Not too far away, two grandmothers, Lyubov Chernekova and Elena Kovalenko, rest in the chilly sunshine on a bench after crossing the border minutes earlier. They spent 10 days on the road, escaping from their village in the Kharkiv region of eastern Ukraine.
The women say they hid for days in a basement without food and electricity during the Russian bombardment, deciding to flee with just two plastic bags. One contained lifesaving insulin for Chernekova, 69.
“We had a few hours where they did not shell us, so we just grabbed what we could,” Kovalenko, 73, said.
They crossed the border after meeting up in Lviv in western Ukraine with their granddaughter Sofiia, who escaped earlier with her 7-year-old spitz, Tosya.
It is Kovalenko’s birthday, but she is in no mood to celebrate.
“We just want this to end,” she said.
Kristina Mirzoieva, 18, who crossed alone, cannot stop her tears as she wheels her black suitcase down the paved pathway leading out of the checkpoint.
She traveled 25 hours on a crammed train from Kharkiv, an eastern city that has been badly shelled by the Russian forces, to Lviv. From there she got to the border.

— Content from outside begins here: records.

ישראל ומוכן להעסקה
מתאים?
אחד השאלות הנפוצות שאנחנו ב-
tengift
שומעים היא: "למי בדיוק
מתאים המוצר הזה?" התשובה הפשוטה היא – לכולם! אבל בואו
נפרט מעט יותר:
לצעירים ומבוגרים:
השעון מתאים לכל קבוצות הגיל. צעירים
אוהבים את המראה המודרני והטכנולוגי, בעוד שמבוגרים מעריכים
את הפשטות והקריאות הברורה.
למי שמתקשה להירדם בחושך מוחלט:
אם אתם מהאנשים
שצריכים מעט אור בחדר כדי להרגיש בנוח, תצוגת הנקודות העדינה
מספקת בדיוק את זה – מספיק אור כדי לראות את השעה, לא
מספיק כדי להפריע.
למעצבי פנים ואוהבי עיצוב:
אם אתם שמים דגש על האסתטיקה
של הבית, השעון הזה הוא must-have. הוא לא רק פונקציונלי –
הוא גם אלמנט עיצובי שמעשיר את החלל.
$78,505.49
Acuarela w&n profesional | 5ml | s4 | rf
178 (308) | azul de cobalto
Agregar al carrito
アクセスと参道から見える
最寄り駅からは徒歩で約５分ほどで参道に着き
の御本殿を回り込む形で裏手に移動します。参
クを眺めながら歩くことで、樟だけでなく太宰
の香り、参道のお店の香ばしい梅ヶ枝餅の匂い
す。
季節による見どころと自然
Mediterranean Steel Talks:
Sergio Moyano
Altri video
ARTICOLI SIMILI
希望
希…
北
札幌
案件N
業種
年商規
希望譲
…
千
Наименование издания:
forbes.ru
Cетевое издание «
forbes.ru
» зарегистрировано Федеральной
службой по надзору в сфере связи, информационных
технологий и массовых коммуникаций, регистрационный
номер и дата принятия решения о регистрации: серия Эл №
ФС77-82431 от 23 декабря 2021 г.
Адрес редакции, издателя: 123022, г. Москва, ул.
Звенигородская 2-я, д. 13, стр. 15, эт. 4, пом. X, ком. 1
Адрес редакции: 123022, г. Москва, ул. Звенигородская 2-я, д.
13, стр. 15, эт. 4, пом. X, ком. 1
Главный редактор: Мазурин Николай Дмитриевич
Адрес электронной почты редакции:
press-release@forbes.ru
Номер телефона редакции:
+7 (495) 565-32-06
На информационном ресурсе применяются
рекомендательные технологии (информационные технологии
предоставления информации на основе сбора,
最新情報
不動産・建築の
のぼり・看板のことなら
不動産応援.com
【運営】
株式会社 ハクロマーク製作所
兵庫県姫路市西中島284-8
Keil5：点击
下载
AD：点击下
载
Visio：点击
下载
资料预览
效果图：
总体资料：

Like all men of conscription age, her father, Dmytro, was not allowed to leave the country, and her mother, Iryna, refused to leave him behind.
“I didn’t want to go,” she added, sitting on a bench to warm up by a barrel with burning logs.

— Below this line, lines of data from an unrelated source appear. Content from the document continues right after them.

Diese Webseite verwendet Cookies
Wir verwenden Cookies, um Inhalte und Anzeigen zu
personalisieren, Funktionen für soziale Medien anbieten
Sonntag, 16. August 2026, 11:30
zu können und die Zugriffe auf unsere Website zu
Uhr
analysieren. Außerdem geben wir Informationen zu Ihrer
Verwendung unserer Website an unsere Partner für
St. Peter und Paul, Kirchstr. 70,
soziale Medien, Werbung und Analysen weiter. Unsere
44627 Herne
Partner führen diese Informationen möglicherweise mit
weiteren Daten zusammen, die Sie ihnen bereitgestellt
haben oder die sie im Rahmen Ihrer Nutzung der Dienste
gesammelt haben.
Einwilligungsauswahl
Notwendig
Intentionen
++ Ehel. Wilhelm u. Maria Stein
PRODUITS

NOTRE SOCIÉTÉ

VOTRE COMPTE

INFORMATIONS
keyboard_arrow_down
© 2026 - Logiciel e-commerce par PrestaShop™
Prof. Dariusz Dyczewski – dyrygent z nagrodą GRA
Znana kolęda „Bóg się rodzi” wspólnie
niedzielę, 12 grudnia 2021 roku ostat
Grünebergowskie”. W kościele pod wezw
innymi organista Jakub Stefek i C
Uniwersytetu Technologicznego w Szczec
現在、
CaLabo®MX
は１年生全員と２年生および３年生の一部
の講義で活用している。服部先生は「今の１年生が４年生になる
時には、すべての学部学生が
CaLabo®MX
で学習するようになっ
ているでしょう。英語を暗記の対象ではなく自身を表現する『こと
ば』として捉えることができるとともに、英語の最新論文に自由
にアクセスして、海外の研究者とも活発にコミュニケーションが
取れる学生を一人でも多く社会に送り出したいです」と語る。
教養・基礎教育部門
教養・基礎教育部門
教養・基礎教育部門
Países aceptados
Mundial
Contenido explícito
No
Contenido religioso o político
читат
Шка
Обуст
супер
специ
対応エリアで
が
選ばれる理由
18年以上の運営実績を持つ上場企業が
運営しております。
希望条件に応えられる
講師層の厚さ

“I have cried ever since I left — on the train, in Lviv and then as I crossed the border, I totally lost it,” said Mirzoieva, a university student who studied tourism before the war started. She is hoping to reach Warsaw, the Polish capital, and then go to Portugal, where she has a distant relative.
But it’s not where her heart is. Mirzoieva is resolute — as soon as the fighting is over, she is heading back to Ukraine.
“I just want to go back home, sleep in my own bed again and hug my parents,” she said, her voice breaking.